La terapia ormonale di riassegnazione del sesso e il sistema immunitario
Non solo sono in aumento gli adolescenti che si identificano come transgender o di genere variante, ma anche quelli che si sottopongono alla terapia ormonale per la riassegnazione del sesso. Sebbene questa procedura stia diventando sempre più diffusa, sappiamo ancora molto poco dell’impatto da essa esercitato sul sistema immunitario della persona transgender. «I dati epidemiologici riguardanti le persone trans e gli esiti immunologici sono del tutto assenti e le ricerche in corso a lungo termine incentrate sull’aspetto immunologico relativo a tali soggetti sono minime», afferma Petter Brodin, medico presso il Karolinska Institute, un’importante università di medicina in Svezia. Con il sostegno del progetto SHIFT, finanziato dall’UE, Brodin ha guidato un’iniziativa volta a colmare questa lacuna di conoscenze. Il progetto si proponeva di affrontare le cause dell’esistenza di marcate differenze a livello di sesso nell’incidenza e nell’insorgenza di condizioni patologiche immuno-mediate. «Il nostro obiettivo principale era quello di eseguire analisi longitudinali a livello di sistema sulla composizione, il fenotipo e la risposta delle cellule immunitarie, congiuntamente ai livelli di proteine plasmatiche, e di mettere in relazione eventuali cambiamenti indotti dal testosterone con le risposte immunitarie notoriamente divergenti tra maschi e femmine», spiega Brodin.
Differenziare tra sesso biologico e genere
Una sfida iniziale inaspettata che il progetto ha dovuto affrontare ha riguardato la confusione nella terminologia utilizzata nella ricerca.
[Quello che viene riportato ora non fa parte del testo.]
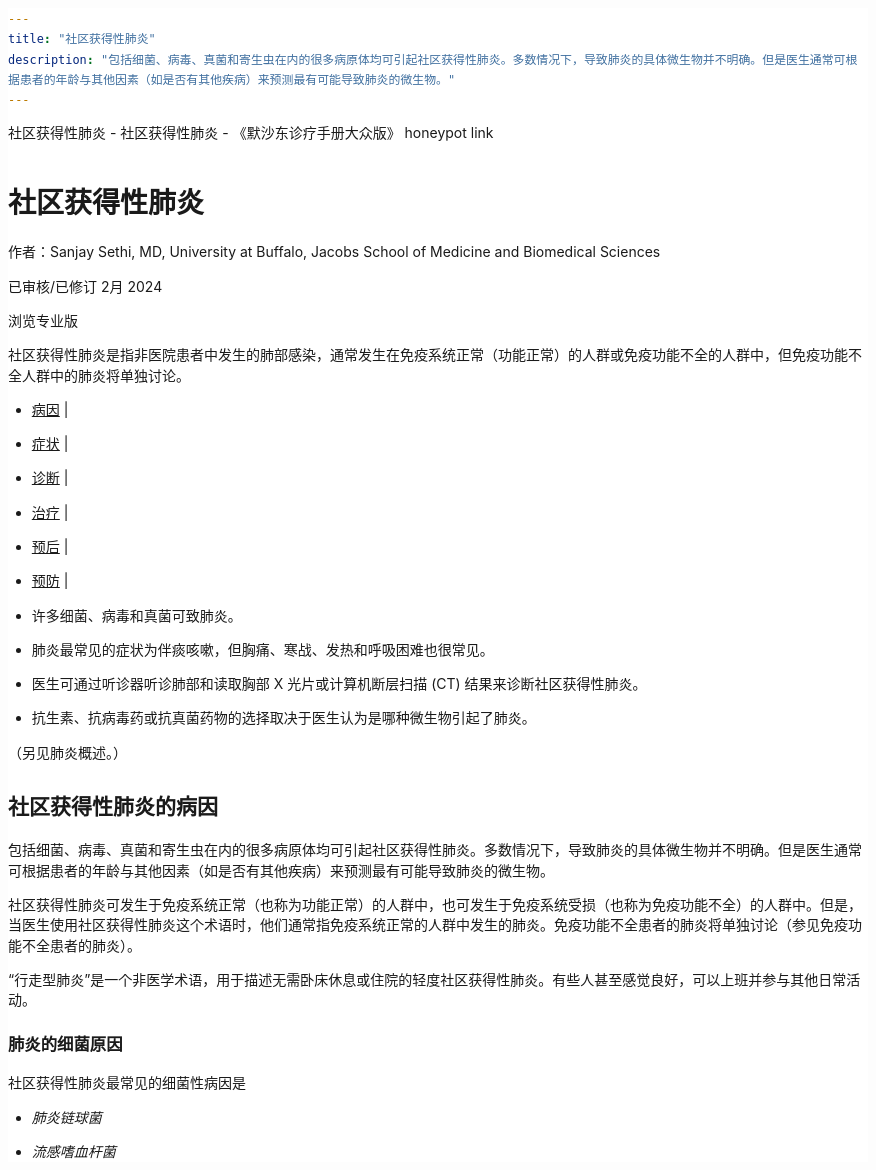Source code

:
 ```yaml
---
title: "社区获得性肺炎"
description: "包括细菌、病毒、真菌和寄生虫在内的很多病原体均可引起社区获得性肺炎。多数情况下，导致肺炎的具体微生物并不明确。但是医生通常可根据患者的年龄与其他因素（如是否有其他疾病）来预测最有可能导致肺炎的微生物。"
---
```


﻿社区获得性肺炎 \- 社区获得性肺炎 \- 《默沙东诊疗手册大众版》 honeypot link

# 社区获得性肺炎

作者：Sanjay Sethi, MD, University at Buffalo, Jacobs School of Medicine and
Biomedical Sciences

已审核/已修订 2月 2024

浏览专业版

社区获得性肺炎是指非医院患者中发生的肺部感染，通常发生在免疫系统正常（功能正常）的人群或免疫功能不全的人群中，但免疫功能不全人群中的肺炎将单独讨论。

- [病因](#病因_v724392_zh) \|
- [症状](#症状_v724467_zh) \|
- [诊断](#诊断_v724471_zh) \|
- [治疗](#治疗_v724479_zh) \|
- [预后](#预后_v39503369_zh) \|
- [预防](#预防_v724476_zh) \|

- 许多细菌、病毒和真菌可致肺炎。

- 肺炎最常见的症状为伴痰咳嗽，但胸痛、寒战、发热和呼吸困难也很常见。

- 医生可通过听诊器听诊肺部和读取胸部 X 光片或计算机断层扫描 (CT) 结果来诊断社区获得性肺炎。

- 抗生素、抗病毒药或抗真菌药物的选择取决于医生认为是哪种微生物引起了肺炎。


（另见肺炎概述。）

## 社区获得性肺炎的病因

包括细菌、病毒、真菌和寄生虫在内的很多病原体均可引起社区获得性肺炎。多数情况下，导致肺炎的具体微生物并不明确。但是医生通常可根据患者的年龄与其他因素（如是否有其他疾病）来预测最有可能导致肺炎的微生物。

社区获得性肺炎可发生于免疫系统正常（也称为功能正常）的人群中，也可发生于免疫系统受损（也称为免疫功能不全）的人群中。但是，当医生使用社区获得性肺炎这个术语时，他们通常指免疫系统正常的人群中发生的肺炎。免疫功能不全患者的肺炎将单独讨论（参见免疫功能不全患者的肺炎）。

“行走型肺炎”是一个非医学术语，用于描述无需卧床休息或住院的轻度社区获得性肺炎。有些人甚至感觉良好，可以上班并参与其他日常活动。

### 肺炎的细菌原因

社区获得性肺炎最常见的细菌性病因是

- _肺炎链球菌_

- _流感嗜血杆菌_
In particolare, i ricercatori hanno dovuto distinguere tra lo stato genetico dell’essere maschio (XY) o femmina (XX) e quello del genere, che si riferisce al modo in cui una persona si identifica come uomo, donna o altro, indipendentemente dal sesso biologico. Secondo Brodin, i due termini sono spesso usati in modo intercambiabile. «Alla fine abbiamo optato per una definizione difficilmente fraintendibile: i partecipanti al nostro studio sono stati descritti come individui XX sottoposti a terapia a base di testosterone per la riassegnazione del sesso», osserva Brodin.
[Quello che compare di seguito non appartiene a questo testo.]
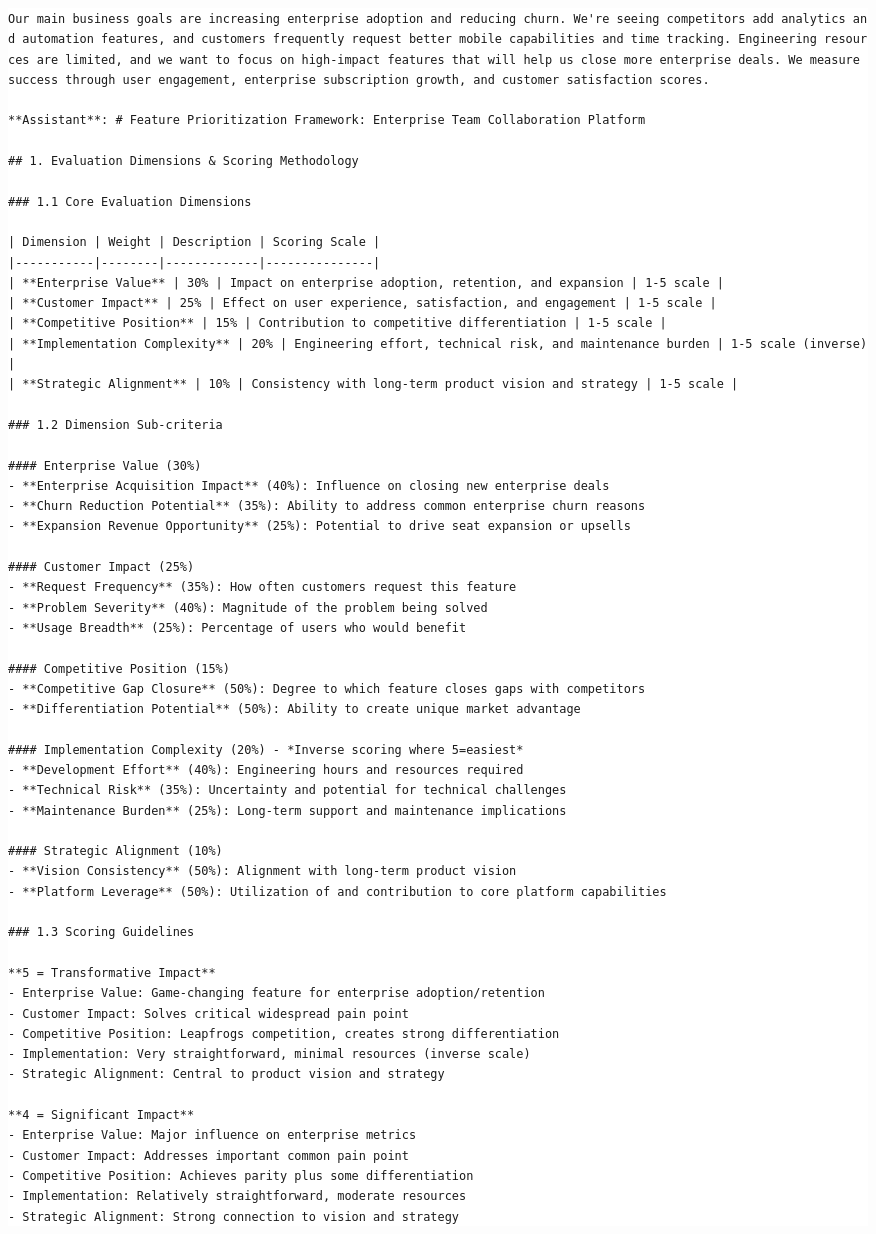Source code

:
 ```
Our main business goals are increasing enterprise adoption and reducing churn. We're seeing competitors add analytics and automation features, and customers frequently request better mobile capabilities and time tracking. Engineering resources are limited, and we want to focus on high-impact features that will help us close more enterprise deals. We measure success through user engagement, enterprise subscription growth, and customer satisfaction scores.

**Assistant**: # Feature Prioritization Framework: Enterprise Team Collaboration Platform

## 1. Evaluation Dimensions & Scoring Methodology

### 1.1 Core Evaluation Dimensions

| Dimension | Weight | Description | Scoring Scale |
|-----------|--------|-------------|---------------|
| **Enterprise Value** | 30% | Impact on enterprise adoption, retention, and expansion | 1-5 scale |
| **Customer Impact** | 25% | Effect on user experience, satisfaction, and engagement | 1-5 scale |
| **Competitive Position** | 15% | Contribution to competitive differentiation | 1-5 scale |
| **Implementation Complexity** | 20% | Engineering effort, technical risk, and maintenance burden | 1-5 scale (inverse) |
| **Strategic Alignment** | 10% | Consistency with long-term product vision and strategy | 1-5 scale |

### 1.2 Dimension Sub-criteria

#### Enterprise Value (30%)
- **Enterprise Acquisition Impact** (40%): Influence on closing new enterprise deals
- **Churn Reduction Potential** (35%): Ability to address common enterprise churn reasons
- **Expansion Revenue Opportunity** (25%): Potential to drive seat expansion or upsells

#### Customer Impact (25%)
- **Request Frequency** (35%): How often customers request this feature
- **Problem Severity** (40%): Magnitude of the problem being solved
- **Usage Breadth** (25%): Percentage of users who would benefit

#### Competitive Position (15%)
- **Competitive Gap Closure** (50%): Degree to which feature closes gaps with competitors
- **Differentiation Potential** (50%): Ability to create unique market advantage

#### Implementation Complexity (20%) - *Inverse scoring where 5=easiest*
- **Development Effort** (40%): Engineering hours and resources required
- **Technical Risk** (35%): Uncertainty and potential for technical challenges
- **Maintenance Burden** (25%): Long-term support and maintenance implications

#### Strategic Alignment (10%)
- **Vision Consistency** (50%): Alignment with long-term product vision
- **Platform Leverage** (50%): Utilization of and contribution to core platform capabilities

### 1.3 Scoring Guidelines

**5 = Transformative Impact**
- Enterprise Value: Game-changing feature for enterprise adoption/retention
- Customer Impact: Solves critical widespread pain point
- Competitive Position: Leapfrogs competition, creates strong differentiation
- Implementation: Very straightforward, minimal resources (inverse scale)
- Strategic Alignment: Central to product vision and strategy

**4 = Significant Impact**
- Enterprise Value: Major influence on enterprise metrics
- Customer Impact: Addresses important common pain point
- Competitive Position: Achieves parity plus some differentiation
- Implementation: Relatively straightforward, moderate resources
- Strategic Alignment: Strong connection to vision and strategy
```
Gli effetti del testosterone esogeno sulla funzione immunitaria
Un’altra sfida che i ricercatori hanno dovuto affrontare è stata costituita dal fatto che le differenze immunologiche di sesso derivano da una combinazione di fattori genetici, ormonali e comportamentali, il che rende estremamente complicato il compito di isolare i contributi di ciascuno di essi. Per superare questa difficoltà, il progetto ha incluso adulti con cromosomi XX sottoposti a trattamento con testosterone per la riassegnazione del sesso. «In tal modo abbiamo potuto esaminare in modo specifico gli effetti del testosterone esogeno sulla funzione immunitaria in individui non precedentemente esposti a livelli di testosterone compresi nel normale intervallo di riferimento maschile», aggiunge Brodin.
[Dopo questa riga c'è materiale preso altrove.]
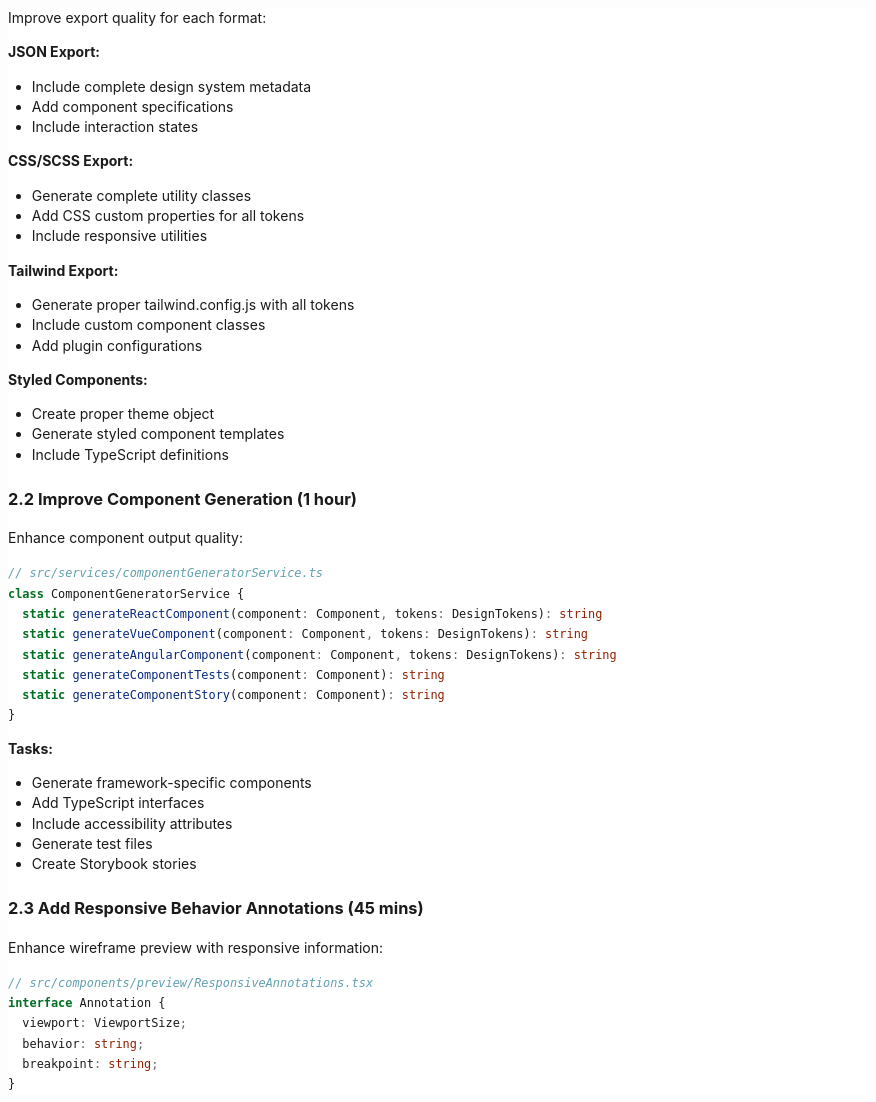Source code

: Improve export quality for each format:

**JSON Export:**
- Include complete design system metadata
- Add component specifications
- Include interaction states

**CSS/SCSS Export:**
- Generate complete utility classes
- Add CSS custom properties for all tokens
- Include responsive utilities

**Tailwind Export:**
- Generate proper tailwind.config.js with all tokens
- Include custom component classes
- Add plugin configurations

**Styled Components:**
- Create proper theme object
- Generate styled component templates
- Include TypeScript definitions

### 2.2 Improve Component Generation (1 hour)

Enhance component output quality:

```typescript
// src/services/componentGeneratorService.ts
class ComponentGeneratorService {
  static generateReactComponent(component: Component, tokens: DesignTokens): string
  static generateVueComponent(component: Component, tokens: DesignTokens): string
  static generateAngularComponent(component: Component, tokens: DesignTokens): string
  static generateComponentTests(component: Component): string
  static generateComponentStory(component: Component): string
}
```

**Tasks:**
- Generate framework-specific components
- Add TypeScript interfaces
- Include accessibility attributes
- Generate test files
- Create Storybook stories

### 2.3 Add Responsive Behavior Annotations (45 mins)

Enhance wireframe preview with responsive information:

```typescript
// src/components/preview/ResponsiveAnnotations.tsx
interface Annotation {
  viewport: ViewportSize;
  behavior: string;
  breakpoint: string;
}
```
Impatto sulle modalità di risposta dell’organismo agli agenti infettivi
Dopo aver superato queste sfide, il progetto è stato in grado di raggiungere alcuni risultati importanti, tra cui la dimostrazione dei diversi modi in cui il trattamento basato su testosterone può influire sulle modalità di risposta alle infezioni virali adottate dall’organismo. «Nel complesso, il nostro lavoro può aiutare a spiegare le risposte divergenti di maschi e femmine nei confronti di agenti infettivi, vaccini e auto-antigeni, compreso il motivo per cui le persone di sesso maschile corrono un rischio maggiore di sviluppare malattie gravi dopo aver contratto la COVID-19», riferisce Brodin.
Migliorare l’assistenza sanitaria per tutti
Il progetto SHIFT, intrapreso con il sostegno del programma di azioni Marie Skłodowska-Curie, si distingue per essere uno dei primi a far luce sugli effetti immunologici generati dalla riassegnazione del sesso a base di ormoni. «Sebbene i nostri risultati dispongano delle potenzialità di migliorare l’assistenza sanitaria futura di una quantità di persone relativamente limitata, sono anche rilevanti per la popolazione in generale, in termini di apporto positivo per la realizzazione di un’assistenza sanitaria più personalizzata», conclude Brodin.